- **INSTRUCTIONS TO FOLLOW**: Only the lines from the one with "Reagent kit for" through the end of the data below belong in the answer, restated word for word, pictures excluded.

- **RECORDS FOR THE EXERCISE**:
-- Opening Marker --

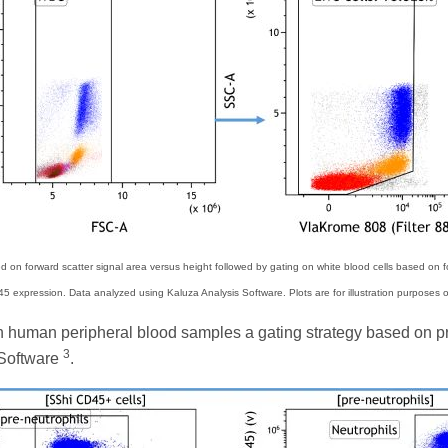
on forward scatter signal area versus height followed by gating on white blood cells based on fo
5 expression. Data analyzed using Kaluza Analysis Software. Plots are for illustration purposes o
s in human peripheral blood samples a gating strategy based on 
3
 Software
.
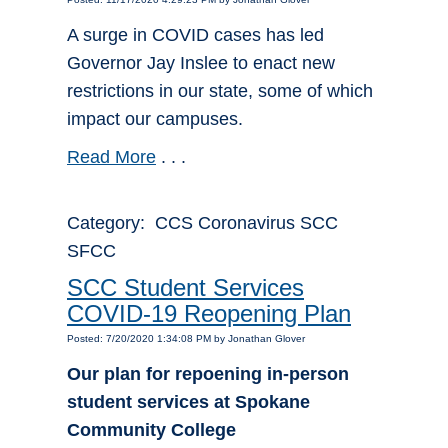
A surge in COVID cases has led
Governor Jay Inslee to enact new
restrictions in our state, some of which
impact our campuses.
Read More
. . .
Category: CCS Coronavirus SCC
SFCC
SCC Student Services
COVID-19 Reopening Plan
Posted: 7/20/2020 1:34:08 PM by Jonathan Glover
Our plan for repoening in-person
student services at Spokane
Community College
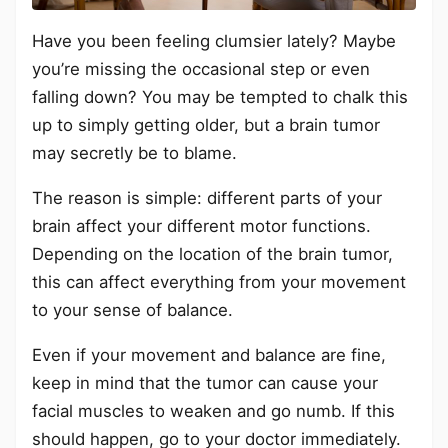
Have you been feeling clumsier lately? Maybe
you’re missing the occasional step or even
falling down? You may be tempted to chalk this
up to simply getting older, but a brain tumor
may secretly be to blame.
The reason is simple: different parts of your
brain affect your different motor functions.
Depending on the location of the brain tumor,
this can affect everything from your movement
to your sense of balance.
Even if your movement and balance are fine,
keep in mind that the tumor can cause your
facial muscles to weaken and go numb. If this
should happen, go to your doctor immediately.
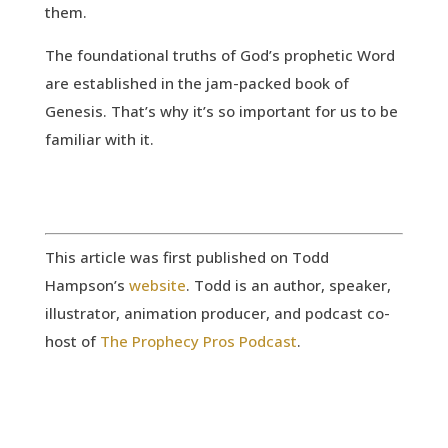
them.
The foundational truths of God’s prophetic Word
are established in the jam-packed book of
Genesis. That’s why it’s so important for us to be
familiar with it.
This article was first published on Todd
Hampson’s
website
. Todd is an author, speaker,
illustrator, animation producer, and podcast co-
host of
The Prophecy Pros Podcast
.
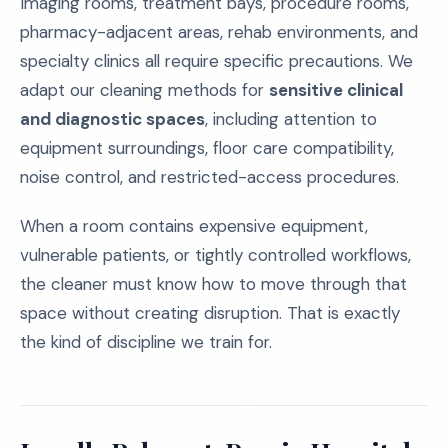
Imaging rooms, treatment bays, procedure rooms,
pharmacy-adjacent areas, rehab environments, and
specialty clinics all require specific precautions. We
adapt our cleaning methods for
sensitive clinical
and diagnostic spaces
, including attention to
equipment surroundings, floor care compatibility,
noise control, and restricted-access procedures.
When a room contains expensive equipment,
vulnerable patients, or tightly controlled workflows,
the cleaner must know how to move through that
space without creating disruption. That is exactly
the kind of discipline we train for.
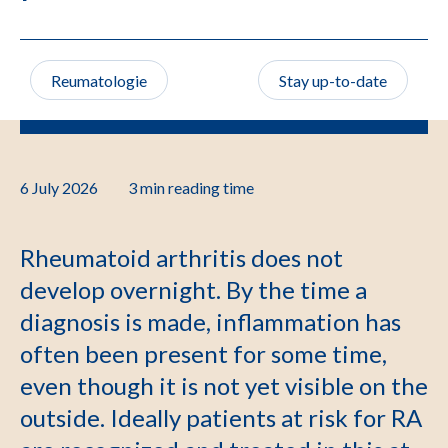
Reumatologie
Stay up-to-date
6 July 2026
3 min
reading time
Rheumatoid arthritis does not
develop overnight. By the time a
diagnosis is made, inflammation has
often been present for some time,
even though it is not yet visible on the
outside. Ideally patients at risk for RA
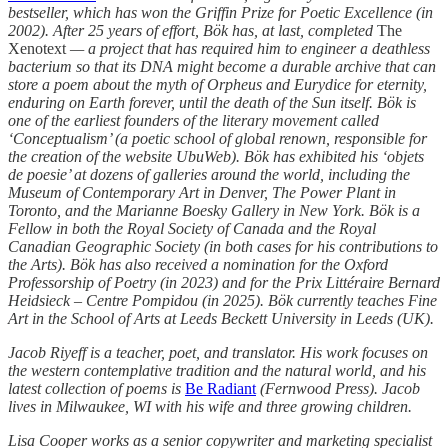
bestseller, which has won the Griffin Prize for Poetic Excellence (in
2002). After 25 years of effort, Bök has, at last, completed
The
Xenotext
— a project that has required him to engineer a deathless
bacterium so that its DNA might become a durable archive that can
store a poem about the myth of Orpheus and Eurydice for eternity,
enduring on Earth forever, until the death of the Sun itself. Bök is
one of the earliest founders of the literary movement called
‘Conceptualism’ (a poetic school of global renown, responsible for
the creation of the website UbuWeb). Bök has exhibited his ‘objets
de poesie’ at dozens of galleries around the world, including the
Museum of Contemporary Art in Denver, The Power Plant in
Toronto, and the Marianne Boesky Gallery in New York. Bök is a
Fellow in both the Royal Society of Canada and the Royal
Canadian Geographic Society (in both cases for his contributions to
the Arts). Bök has also received a nomination for the Oxford
Professorship of Poetry (in 2023) and for the Prix Littéraire Bernard
Heidsieck – Centre Pompidou (in 2025). Bök currently teaches Fine
Art in the School of Arts at Leeds Beckett University in Leeds (UK).
Jacob Riyeff is a teacher, poet, and translator. His work focuses on
the western contemplative tradition and the natural world, and his
latest collection of poems is
Be Radiant
(Fernwood Press). Jacob
lives in Milwaukee, WI with his wife and three growing children.
Lisa Cooper works as a senior copywriter and marketing specialist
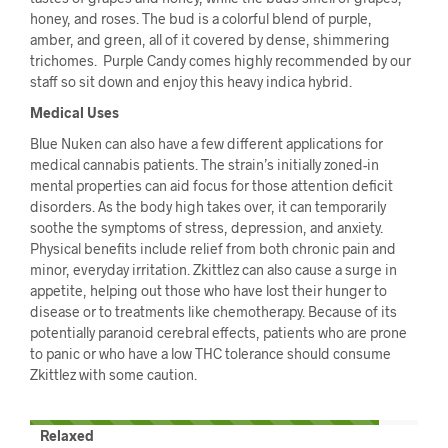
honey, and roses. The bud is a colorful blend of purple,
amber, and green, all of it covered by dense, shimmering
trichomes. Purple Candy comes highly recommended by our
staff so sit down and enjoy this heavy indica hybrid.
Medical Uses
Blue Nuken can also have a few different applications for
medical cannabis patients. The strain’s initially zoned-in
mental properties can aid focus for those attention deficit
disorders. As the body high takes over, it can temporarily
soothe the symptoms of stress, depression, and anxiety.
Physical benefits include relief from both chronic pain and
minor, everyday irritation. Zkittlez can also cause a surge in
appetite, helping out those who have lost their hunger to
disease or to treatments like chemotherapy. Because of its
potentially paranoid cerebral effects, patients who are prone
to panic or who have a low THC tolerance should consume
Zkittlez with some caution.
Relaxed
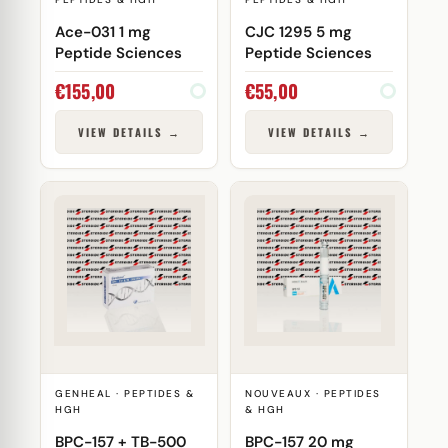
Ace-031 1 mg
CJC 1295 5 mg
Peptide Sciences
Peptide Sciences
€
155,00
€
55,00
VIEW DETAILS →
VIEW DETAILS →
GENHEAL · PEPTIDES &
NOUVEAUX · PEPTIDES
HGH
& HGH
BPC-157 + TB-500
BPC-157 20 mg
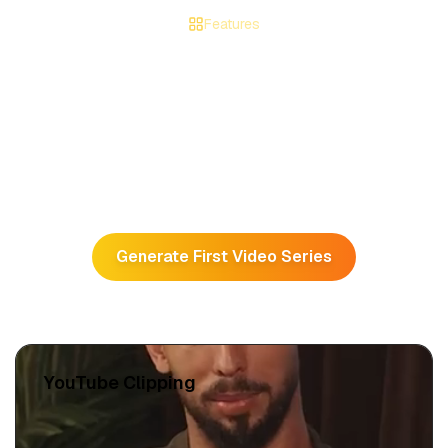
Features
Make Your Channel Go Viral in
No Time
All-in-one platform to automate and grow your faceless
channel.
Generate First Video Series
YouTube Clipping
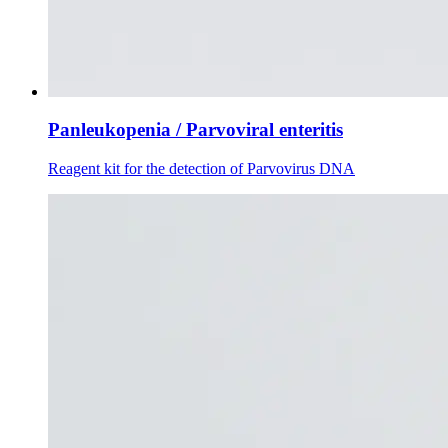
Panleukopenia / Parvoviral enteritis
Reagent kit for the detection of Parvovirus DNA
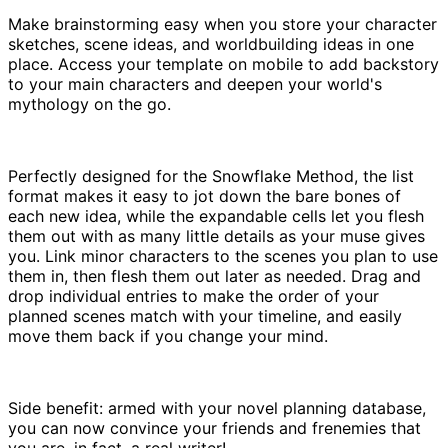
Make brainstorming easy when you store your character
sketches, scene ideas, and worldbuilding ideas in one
place. Access your template on mobile to add backstory
to your main characters and deepen your world's
mythology on the go.
Perfectly designed for the Snowflake Method, the list
format makes it easy to jot down the bare bones of
each new idea, while the expandable cells let you flesh
them out with as many little details as your muse gives
you. Link minor characters to the scenes you plan to use
them in, then flesh them out later as needed. Drag and
drop individual entries to make the order of your
planned scenes match with your timeline, and easily
move them back if you change your mind.
Side benefit: armed with your novel planning database,
you can now convince your friends and frenemies that
you are, in fact, a real writer!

-- Closing Marker --

- **WRITTEN RESPONSE**:
Reagent kit for the detection of Parvovirus DNA
Make brainstorming easy when you store your character
sketches, scene ideas, and worldbuilding ideas in one
place. Access your template on mobile to add backstory
to your main characters and deepen your world's
mythology on the go.
Perfectly designed for the Snowflake Method, the list
format makes it easy to jot down the bare bones of
each new idea, while the expandable cells let you flesh
them out with as many little details as your muse gives
you. Link minor characters to the scenes you plan to use
them in, then flesh them out later as needed. Drag and
drop individual entries to make the order of your
planned scenes match with your timeline, and easily
move them back if you change your mind.
Side benefit: armed with your novel planning database,
you can now convince your friends and frenemies that
you are, in fact, a real writer!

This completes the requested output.